Public utterances of the term “Bidenomics” have all but disappeared from Joe Biden, his fellow Democrats, and their sycophants in the media. The impacts of the ill-conceived plan to “restore” the American economy following the plandemic continue to cost the American consumer, taxpayer, and voter — and dearly. The mantra of “don’t believe your eyes or your checkbook” but instead believe that the economy is “doing really really good” was always a tough sell.
Axios was the first to record the sharp turn away from using the fraudulent term in March, and Issues & Insights confirmed it shortly thereafter. Said Axios back in March: “’Bidenomics’ mentions by Biden, Democrats in Congress and others in the party have fallen off a table. It’s … an acknowledgement that the White House’s messaging effort was falling flat with many voters.”
It’s no wonder. Under Bidenomics Keynesian socialism was in full throat, with government spending soaring, taxes rising, and massive new regulations punishing small businesses, all of which are leading to “stagflation,” now a synonym for “Bidenomics.”
Stagflation stands for economic stagnation coupled with inflation, and here are the numbers to prove it
- Six out of every 10 American workers are living paycheck to paycheck;
- Most workers couldn’t handle a $400 “emergency”;
- Twenty million Americans are behind on their utility bills;
- Their credit card debt has exploded, exceeding $1.1 trillion;
- Defaults on credit card debt have increased in each of the last seven quarters;
- Car-loan delinquencies are soaring;
- It now takes $120 to purchase today what cost only $100 in January 2020; and
- The economy has lost 1.9 million full-time jobs in just the last three months.
According to the U.S. Bureau of Economic Analysis (BEA), the gross domestic product (GDP), a measure of the output of the nation’s economy, dropped from an annual growth rate of 5 percent in the third quarter of 2023, to 3.4 percent in the fourth quarter, to just 1.6 percent in the first quarter of 2024.
Danielle DiMartino Booth, chief economic strategist of QI Research, has declared that the U.S. economy is already in a downturn, noting that layoffs and unemployment are moving higher, with totals rising to 1.7 million in February. Economist David Rosenberg expects the unemployment rate, which rose from 3.7 percent to 3.9 percent in the latest report from the Bureau of Labor Statistics, to increase to 5 percent.

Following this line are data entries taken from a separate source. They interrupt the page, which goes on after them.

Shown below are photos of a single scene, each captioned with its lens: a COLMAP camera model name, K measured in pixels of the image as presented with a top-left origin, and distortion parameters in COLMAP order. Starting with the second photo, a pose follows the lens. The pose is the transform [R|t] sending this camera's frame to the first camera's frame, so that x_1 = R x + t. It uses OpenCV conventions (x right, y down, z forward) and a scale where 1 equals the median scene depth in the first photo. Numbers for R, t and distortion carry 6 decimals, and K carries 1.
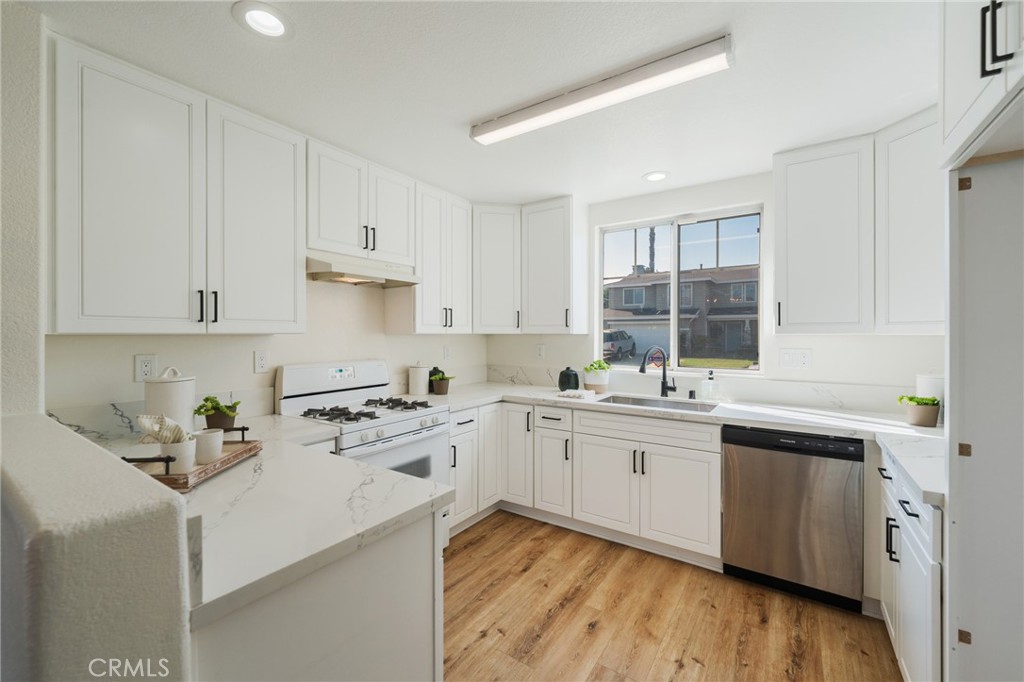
lens RADIAL K [[413.6, 0, 510.4], [0, 413.6, 335.4], [0, 0, 1]] dist [0.000154, -0.001154]
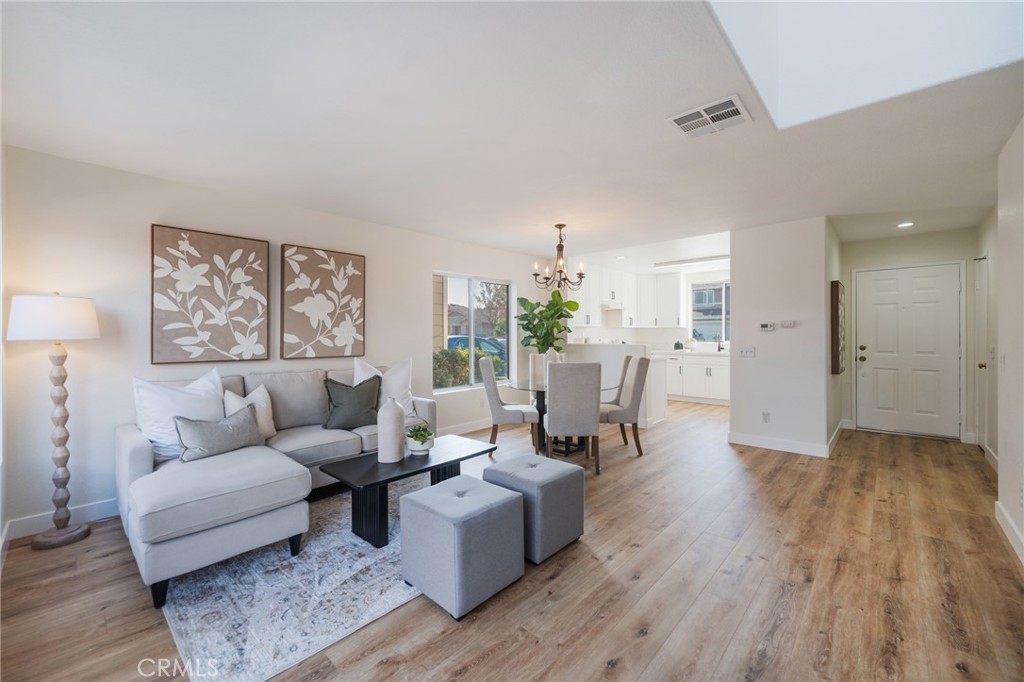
lens RADIAL K [[413.6, 0, 510.4], [0, 413.6, 336.4], [0, 0, 1]] dist [0.000154, -0.001154]
pose [[0.988905, -0.001542, -0.148539, -0.572400], [0.001762, 0.999998, 0.001348, 0.051391], [0.148536, -0.001595, 0.988906, -1.881257]]
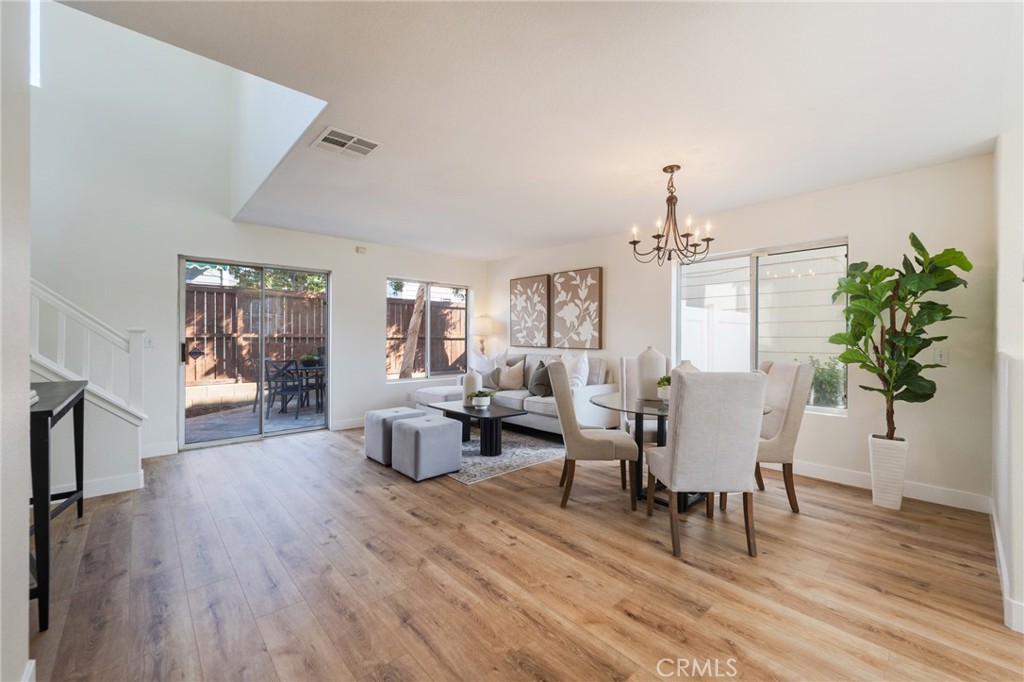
lens RADIAL K [[413.6, 0, 511.7], [0, 413.6, 336.7], [0, 0, 1]] dist [0.000154, -0.001154]
pose [[-0.240476, -0.001547, -0.970654, 0.558527], [-0.007115, 0.999975, 0.000169, 0.070749], [0.970629, 0.006947, -0.240481, -0.387959]]
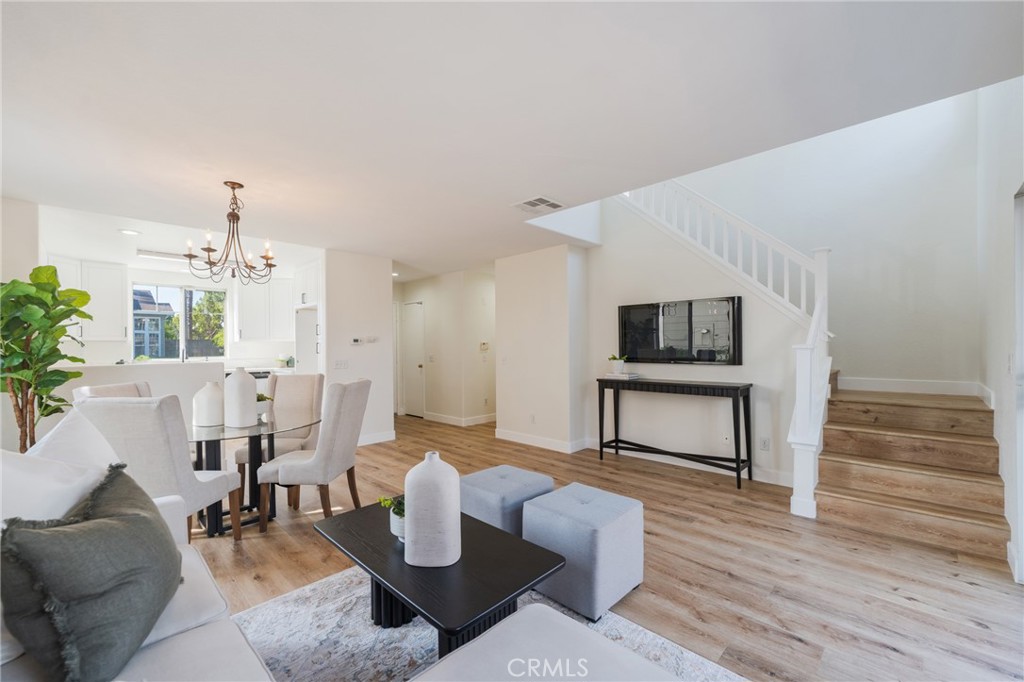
lens RADIAL K [[413.6, 0, 517.8], [0, 413.6, 349.0], [0, 0, 1]] dist [0.000154, -0.001154]
pose [[0.167739, -0.006095, 0.985813, -1.562011], [0.011723, 0.999923, 0.004188, 0.052803], [-0.985762, 0.010854, 0.167797, -1.151340]]
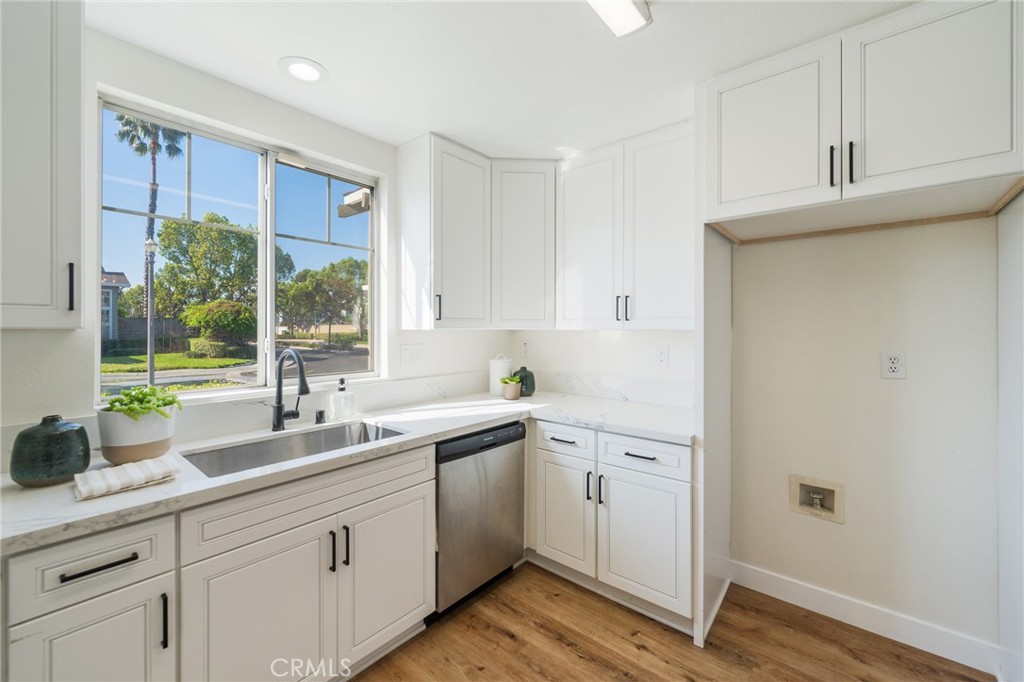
lens RADIAL K [[413.6, 0, 506.3], [0, 413.6, 330.7], [0, 0, 1]] dist [0.000154, -0.001154]
pose [[0.109810, -0.004302, 0.993943, -0.219446], [0.001770, 0.999990, 0.004132, -0.003131], [-0.993951, 0.001306, 0.109816, 0.632898]]
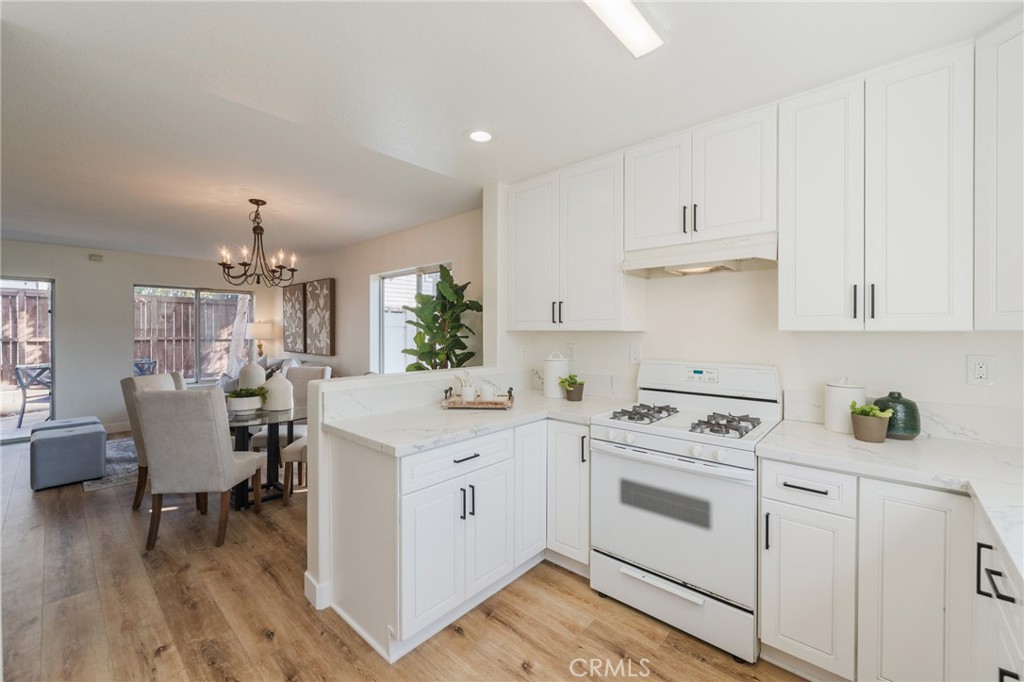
lens RADIAL K [[413.6, 0, 515.3], [0, 413.6, 331.6], [0, 0, 1]] dist [0.000154, -0.001154]
pose [[-0.135147, 0.002910, -0.990821, 0.504158], [-0.005860, 0.999976, 0.003736, -0.003191], [0.990808, 0.006311, -0.135127, 0.689677]]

Booth blamed Bidenomics for the coming stagflation: “Right now, the public sector is sucking the life out of the private sector.”

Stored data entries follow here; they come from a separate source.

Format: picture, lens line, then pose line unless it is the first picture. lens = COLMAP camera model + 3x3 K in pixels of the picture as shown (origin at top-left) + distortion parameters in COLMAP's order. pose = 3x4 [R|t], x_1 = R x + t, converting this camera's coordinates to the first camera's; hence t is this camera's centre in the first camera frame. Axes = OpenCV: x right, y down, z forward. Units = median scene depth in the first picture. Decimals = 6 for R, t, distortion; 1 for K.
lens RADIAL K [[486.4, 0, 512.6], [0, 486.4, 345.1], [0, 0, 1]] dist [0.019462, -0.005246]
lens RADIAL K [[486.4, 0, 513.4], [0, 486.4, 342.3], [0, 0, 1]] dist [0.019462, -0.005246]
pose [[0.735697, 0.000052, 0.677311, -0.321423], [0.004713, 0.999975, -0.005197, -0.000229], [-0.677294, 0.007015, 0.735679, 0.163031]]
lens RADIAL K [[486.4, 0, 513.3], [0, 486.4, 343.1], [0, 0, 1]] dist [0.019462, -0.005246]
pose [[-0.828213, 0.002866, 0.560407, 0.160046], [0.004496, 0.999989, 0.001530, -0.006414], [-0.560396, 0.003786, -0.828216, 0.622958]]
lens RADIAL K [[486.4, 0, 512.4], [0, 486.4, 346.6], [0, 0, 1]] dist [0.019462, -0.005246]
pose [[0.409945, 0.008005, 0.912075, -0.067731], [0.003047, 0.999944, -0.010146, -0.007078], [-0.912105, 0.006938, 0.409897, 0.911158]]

And rather than declining, as the Biden administration has been touting, inflation is on the rise. The PCE (personal consumption expenditures’ price index favored by the Federal Reserve) jumped 2.8 percent, higher than anticipated, making last month the third straight in which prices went up faster than expected.
In other words, inflation has been accelerating during the same months that the economy was sagging. That’s “stagflation.”
The New American accurately defined Bidenomics: “Taking money from those who earned it and giving it, under the guise of ‘building [the economy] from the bottom up and the middle out,’ to others who didn’t earn it.”
Worse, much of that enormous $2 trillion boondoggle was deliberately misallocated to promote the “green” agenda: supporting losing economic policies and excoriating traditional energy development through excess regulation and financial disincentives. Left-leaning Bloomberg got it right: Bidenomics is “government intervention in the economy to give an advantage to certain industries, companies, or goals, over others.”
The failure of Bidenomics continues to show up in the polls. Biden’s overall job-approval rating recently touched a record low of 35 percent in several polls, while dissatisfaction has approached 60 percent. On the economy the numbers are even worse — 37-percent approval in three recent polls, and 64-percent disapproval in four recent polls.
The term “Bidenomics” may have disappeared from the public square, but its disastrous effects will linger for years.